• _Extrait du document_
⁂

Car c’est bien de séduction qu’il s’agit dans cette partie de chasse énigmatique, dans laquelle chaque mot a un impact sur l’autre. Immédiatement, l’on pense au somptueux et romantique Thomas Crown, qui faisait lui aussi déjà suite à une bataille juridique entre producteurs et réalisateur (celle qui a eu lieu après le tournage du 13ème guerrier). Là aussi, un film mineur explorant sous son allure modeste les thématiques du cinéaste. Quelque soit l’affrontement, qu’il soit violent ou sensuel, il passe par l’échange, la transmission d’un savoir, de la parole, par ces mots qui parfois se susurrent, que l’on n'entend pas toujours, mais qui produisent systématiquement leur effet. D’ailleurs, ce n’est pas tant le mot en soit qui importe que le résultat qu’il produit sur l’inconscient de l’interlocuteur. Ainsi, l’argument peut aussi bien passer par un mouvement, une attitude, un signe écrit, ou même par ce tatouage que porte Travolta sur l’épaule et qui délie la langue des deux témoins.
GHOSTS OF PANAMA
"Il est tout à fait normal que les journalistes cherchent à me catégoriser en tant que spécialiste de tel ou tel genre. Et il est également tout à fait normal que je leur prouve à tous qu’ils ont tort au fur et à mesure que je bâtis ma carrière. Petit à petit, je fais des choses qui sont totalement hermétique à toutes les règles existantes". Ces mots, McTiernan, que ses fans considèrent comme le plus grand cinéaste au monde, les prononcent quelque temps avant le tournage de Basic. Rétrospectivement, ils prennent toute leur importance, dans cette façon que le film a de nous mener par la main, de nous indiquer plusieurs chemins possibles sans jamais les emprunter, pour mieux tracer sa route au milieu.

⁂

• _Entrées fournies_

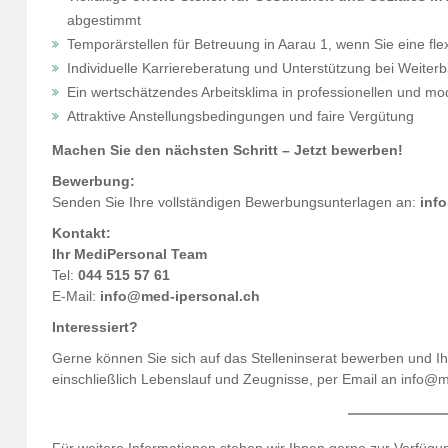
abgestimmt
Temporärstellen für Betreuung in Aarau 1, wenn Sie eine fle
Individuelle Karriereberatung und Unterstützung bei Weiter
Ein wertschätzendes Arbeitsklima in professionellen und m
Attraktive Anstellungsbedingungen und faire Vergütung
Machen Sie den nächsten Schritt – Jetzt bewerben!
Bewerbung:
Senden Sie Ihre vollständigen Bewerbungsunterlagen an:
inf
Kontakt:
Ihr MediPersonal Team
Tel:
044 515 57 61
E-Mail:
info@med-ipersonal.ch
Interessiert?
Gerne können Sie sich auf das Stelleninserat bewerben und I
einschließlich Lebenslauf und Zeugnisse, per Email an info@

⁂

• _Travail à faire_
- 1) Dites si chacune des affirmations suivantes est conforme à l'extrait sur le film Basic, en répondant par oui ou non et en citant les mots qui le prouvent. (a) Thomas Crown a lui aussi été tourné après une bataille juridique entre producteurs et réalisateur. (b) D'après l'extrait, c'est le mot en lui-même qui importe le plus. (c) McTiernan a prononcé les paroles citées après le tournage de Basic.
- 2) Écrivez la suite de l'extrait sur le film Basic, en partant de sa dernière phrase.

• _Réponses aux consignes_
- 1)
(a) Oui : « qui faisait lui aussi déjà suite à une bataille juridique entre producteurs et réalisateur ».
(b) Non : « ce n’est pas tant le mot en soit qui importe que le résultat qu’il produit sur l’inconscient de l’interlocuteur ».
(c) Non : « quelque temps avant le tournage de Basic ».

- 2)
Nul doute que McTiernan s’est retrouvé dans ce personnage d’enquêteur désavoué suite à ses récents échecs, devant supporter d’autres scénarios que le sien. Nul doute que nous nous retrouvons dans ce personnage féminin à la recherche d’une vérité, de l’identité réelle de ses interlocuteurs. Le film sonne pour le cinéaste comme un constat judicieux et réjouissant, comme une acceptation de sa propre condition: il ne fait pas partie du système, il n’en fera jamais partie et serra toujours à sa place aux côtés d’un Carpenter, autre maverick hollywoodien. McTiernan nous fait ainsi le plus beau des cadeaux, celui de nous emmener avec lui dans une équipe de marginaux, en dehors d’un système classique et concentrationnaire, lors d’un final twist amusant et récréatif qui sonne comme d'intimes retrouvailles - celle d'Osborne avec tous les personnages, morts ou vivants, du film. Le metteur en scène de l’inoubliable Die Hard n’est pas passé à l’ennemi, malgré l’aspect d’œuvre de commande de ce film. Il nous propose même, par un regard caméra éblouissant - et une bière tendue -, de refaire un petit bout de chemin avec lui. On va se gêner.